Bir insan için tehlike ve başarı durumu doğal bir durumdur. Barış ve barış durumu bir kadın için doğaldır. Nasıl bir balık yeryüzünde yaşayamazsa ve bir canavar su altında yaşayamazsa, o zaman bir erkek aşırı rahatlık ortamında kendine yer bulamaz ve bir kadın rahatsızlıktan nefret eder.

Bir başarı durumunda, ahlaki hedefleri için mücadelede, özgünlükle bile parlamayan - ve istemeden, çevrenizdeki insanlar onları şaşırtan biriyle aynı şekilde yaşamaya başlayacaklar. A. Kochergin, "Baltalı Bir Adam"

Bu nedenle, organize suç grupları ve tehlike düzeyi düşük olan ve anaerkillik gelişimi düşük olan ülkeler arasında doğrudan bir ilişki vardır. Savaş yoksa, yiyecek doluysa ve kazananın erkek becerileri, çıkarılması için gerekli değilse (süpermarkette para kazanabilir ve hazır yiyecekler satın alabilirsiniz), eğer güvenlik zaten sağlanmışsa ve hiçbir şey icat edilmemesi gerekiyorsa, o zaman konforun tahakkümü ve dolayısıyla bir kadının hakimiyeti gelir.
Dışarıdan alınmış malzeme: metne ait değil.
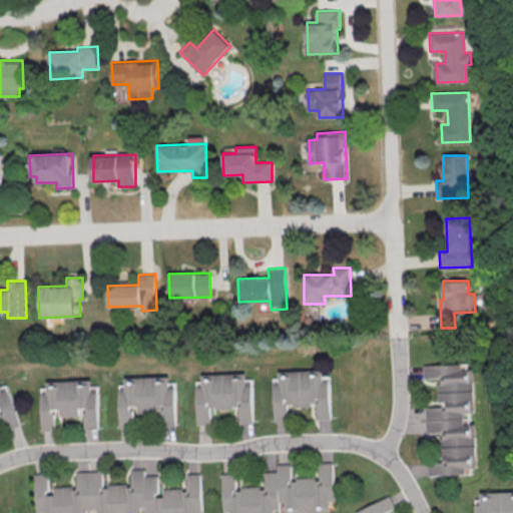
[(476,468),(475,424),(464,424),(464,413),(474,413),(473,369),(461,369),(461,364),(423,365),(424,378),(438,378),(439,405),(426,406),(426,433),(441,433),(442,462),(428,462),(428,475),(466,474),(466,468),(476,468)]
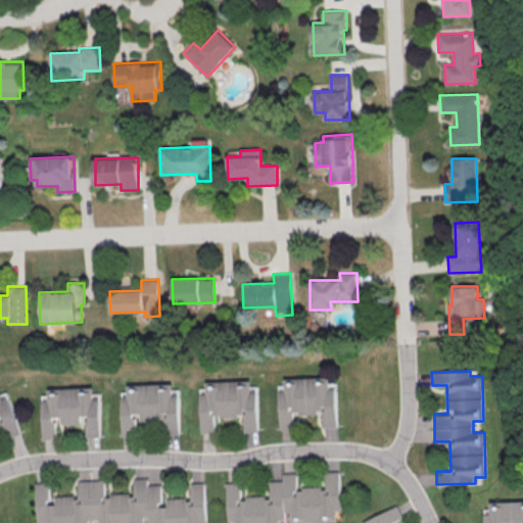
[(336,427),(334,388),(328,388),(328,377),(283,379),(284,390),(278,390),(279,429),(293,429),(293,414),(322,413),(323,427),(336,427)]
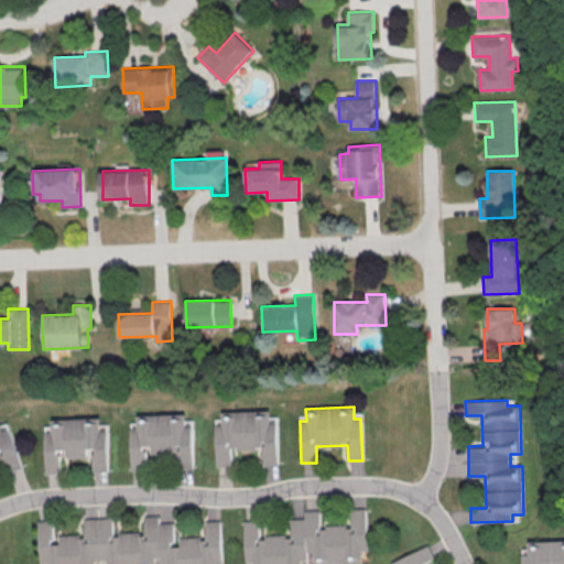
[(220,412),(221,424),(215,424),(216,466),(231,466),(231,449),(262,448),(262,465),(278,465),(277,422),(269,422),(269,411),(220,412)]
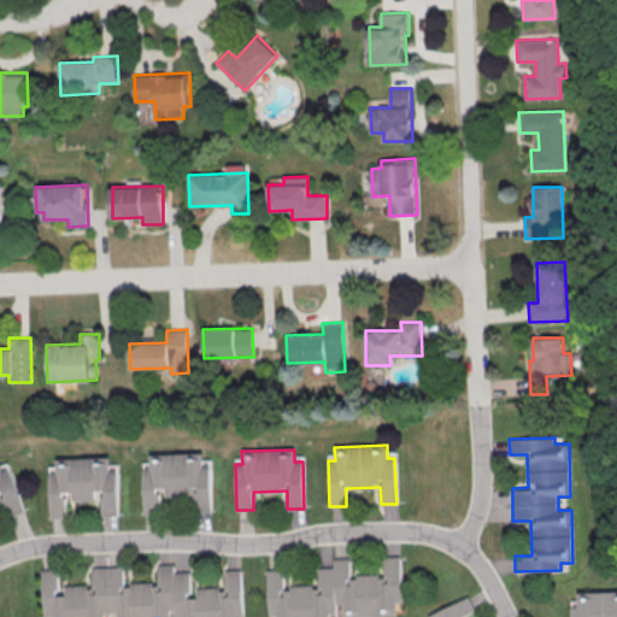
[(211,512),(209,453),(148,456),(150,469),(142,469),(144,513),(162,513),(162,498),(194,497),(194,512),(211,512)]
Bir kadın bu atmosferde ne yapacağını bildiği sürece ön plana çıkar ve bir erkek iflas eder, kimsenin becerilerine ihtiyacı yoktur ve kadının yöntemlerini bir veya başka bir yöntemle açık veya gizli bir şekilde takip etmek zorunda kalır.

Ama sadece siz ve ben, sevgili okuyucu, Evren-25 deneyinden, bir popülasyonun elde edilen konforun atmosferinde uzun süre yaşayamayacağını çok iyi biliyoruz - mutlaka üremesini bozacak ve durduracaktır. Bu nedenle, evet, suçun yokluğunun iyi olduğunu söylemek çok olasıdır, ancak sonuçları üzücüdür. Bir ya da iki nesil için cennet ve yüksek yaşam - ve yakın ölüm aşağıdaki gibi. Yorgunluk, patolojik tembellik ve yaşama isteği eksikliği. Böyle bir örnekle, Roma bir zamanlar yıkıldı.

Cezai ataerkillik, yani. baskın çeteleri olan ataerkillik, ataerkilliğin kaba bir şeklidir. Bir erkek tatminsiz hissettiğinde, yani. eğer erkek programlarını gerçekleştiremezse, vulgarizasyon gerçekleşir, kaba bir ataerkillik oluşur. Vahşi, ilkel vb. Erkekler çetelerde, futbol taraftarları gibi çetelerde, milliyetçi ultras çetelerinde toplanır. Bu tür davranışlar ataerkilliği itibarsızlaştırır. Bu en temel ve ilkel biçiminde ataerkidir.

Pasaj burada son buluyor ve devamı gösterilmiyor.